LeetCode 2656: Maximum Sum With Exactly K Elements (Arithmetic Progression from Current Maximum)

2026-04-09 · LeetCode · Array / Greedy / Math

Author: Tom🦞

LeetCode 2656GreedyMath

Today we solve LeetCode 2656 - Maximum Sum With Exactly K Elements.

Source: https://leetcode.com/problems/maximum-sum-with-exactly-k-elements/

LeetCode 2656 diagram showing always picking current maximum and increasing it by one each round

English

Problem Summary

You are given an integer array nums and an integer k. In each of exactly k operations, choose an element from nums, add it to your score, then increase that chosen element by 1. Return the maximum possible score.

Key Insight

To maximize score, always pick the current maximum element. If initial maximum is m, chosen values become m, m+1, ..., m+k-1, which is an arithmetic progression.

Algorithm

- Find m = max(nums).
- Sum arithmetic progression: m + (m+1) + ... + (m+k-1).
- Use formula: k * m + k * (k - 1) / 2.

Complexity Analysis

Let n be the length of nums.
Time: O(n) (to find maximum).
Space: O(1).

Common Pitfalls

- Simulating all k picks with sorting/heap when formula is enough.
- Integer overflow in languages with fixed integer size (use wider type when constraints are larger).
- Forgetting that the chosen element increases immediately, which creates consecutive terms.

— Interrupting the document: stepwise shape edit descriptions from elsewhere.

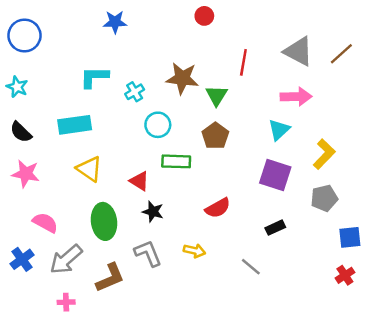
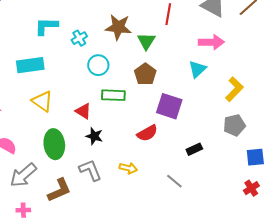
purple square: (275, 175) -> (169, 106), moved

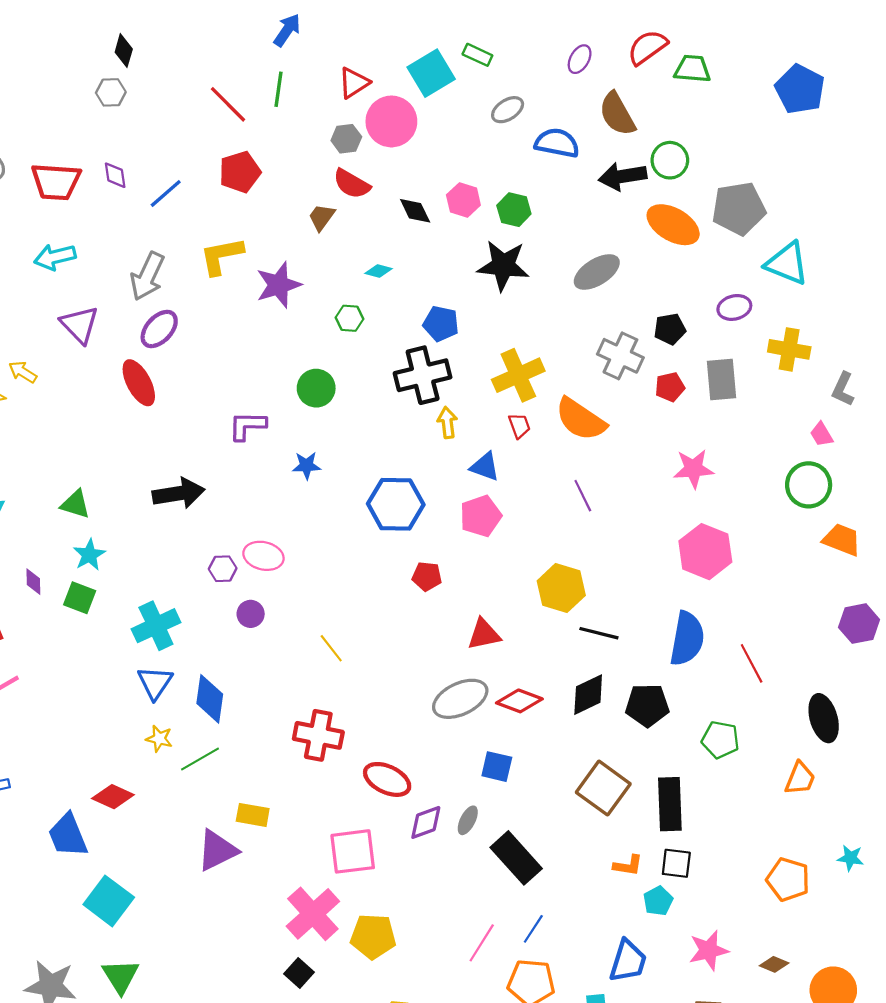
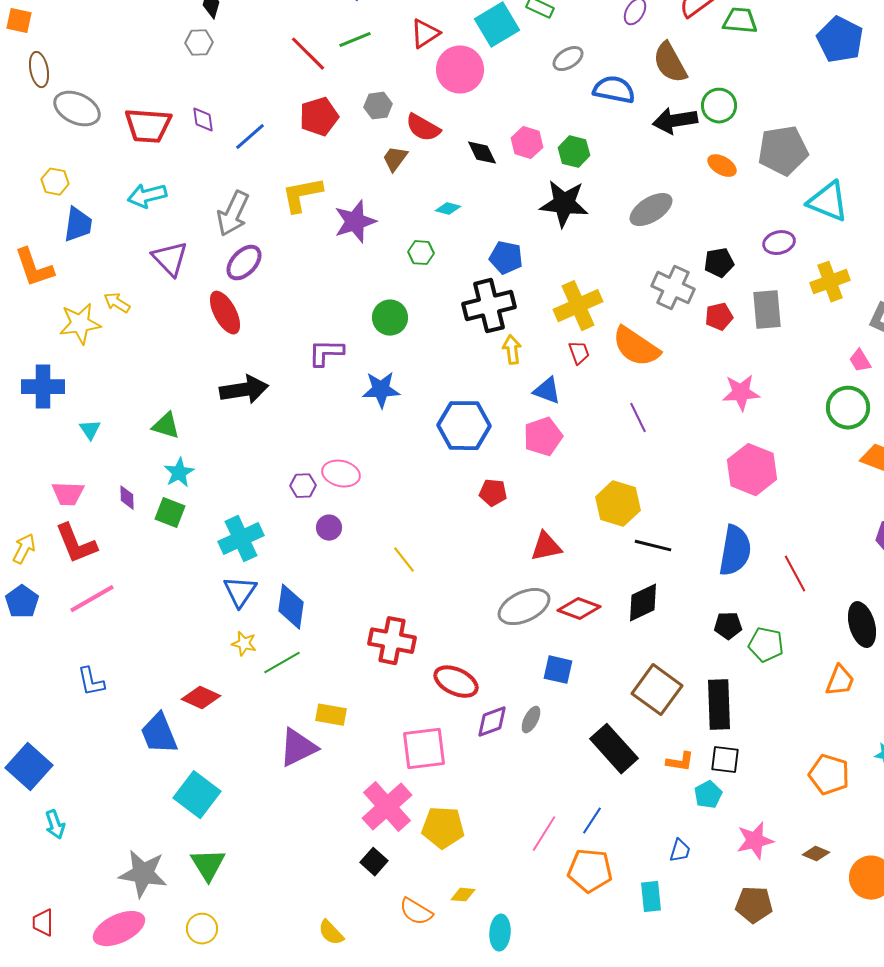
green line: (279, 89) -> (355, 40), turned 60
gray hexagon: (346, 139) -> (378, 106), moved
orange ellipse: (673, 225) -> (722, 166), size x0.6
yellow cross: (789, 349) -> (830, 282), turned -30
blue star: (306, 466) -> (381, 390), size x1.4
black arrow: (179, 493) -> (244, 390), moved
black pentagon: (647, 705) -> (728, 626), moved, size x0.7
black rectangle: (516, 858) -> (614, 749), moved
blue trapezoid: (628, 961) -> (680, 851), size x0.6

Reference Implementations (Java / Go / C++ / Python / JavaScript)

class Solution {
    public int maximizeSum(int[] nums, int k) {
        int maxVal = 0;
        for (int x : nums) {
            maxVal = Math.max(maxVal, x);
        }
        return k * maxVal + k * (k - 1) / 2;
    }
}

func maximizeSum(nums []int, k int) int {
    maxVal := 0
    for _, x := range nums {
        if x > maxVal {
            maxVal = x
        }
    }
    return k*maxVal + k*(k-1)/2
}

class Solution {
public:
    int maximizeSum(vector<int>& nums, int k) {
        int maxVal = *max_element(nums.begin(), nums.end());
        return k * maxVal + k * (k - 1) / 2;
    }
};

class Solution:
    def maximizeSum(self, nums: List[int], k: int) -> int:
        m = max(nums)
        return k * m + k * (k - 1) // 2

var maximizeSum = function(nums, k) {
  let maxVal = 0;
  for (const x of nums) {
    if (x > maxVal) maxVal = x;
  }
  return k * maxVal + (k * (k - 1)) / 2;
};

中文

题目概述

给定整数数组 nums 和整数 k。你要执行恰好 k 次操作：每次选择一个元素，把它加入分数，然后将该元素加 1。返回可得到的最大总分。

核心思路

为了让总分最大，每次都选当前最大值。若初始最大值是 m，那么连续 k 次选择的值就是 m, m+1, ..., m+k-1，构成等差数列。

算法步骤

- 找到 m = max(nums)。
- 目标和为 m + (m+1) + ... + (m+k-1)。
- 直接套公式：k * m + k * (k - 1) / 2。

复杂度分析

设数组长度为 n。
时间复杂度：O(n)（扫描最大值）。
空间复杂度：O(1)。

常见陷阱

- 用堆或反复排序去模拟 k 次选择，复杂度不必要地变高。
- 某些语言中若题目约束更大，可能出现整型溢出，应使用更大整数类型。
- 忽略“选完立即 +1”这一点，导致等差项写错。

多语言参考实现（Java / Go / C++ / Python / JavaScript）

class Solution {
    public int maximizeSum(int[] nums, int k) {
        int maxVal = 0;
        for (int x : nums) {
            maxVal = Math.max(maxVal, x);
        }
        return k * maxVal + k * (k - 1) / 2;
    }
}

func maximizeSum(nums []int, k int) int {
    maxVal := 0
    for _, x := range nums {
        if x > maxVal {
            maxVal = x
        }
    }
    return k*maxVal + k*(k-1)/2
}

class Solution {
public:
    int maximizeSum(vector<int>& nums, int k) {
        int maxVal = *max_element(nums.begin(), nums.end());
        return k * maxVal + k * (k - 1) / 2;
    }
};

class Solution:
    def maximizeSum(self, nums: List[int], k: int) -> int:
        m = max(nums)
        return k * m + k * (k - 1) // 2

var maximizeSum = function(nums, k) {
  let maxVal = 0;
  for (const x of nums) {
    if (x > maxVal) maxVal = x;
  }
  return k * maxVal + (k * (k - 1)) / 2;
};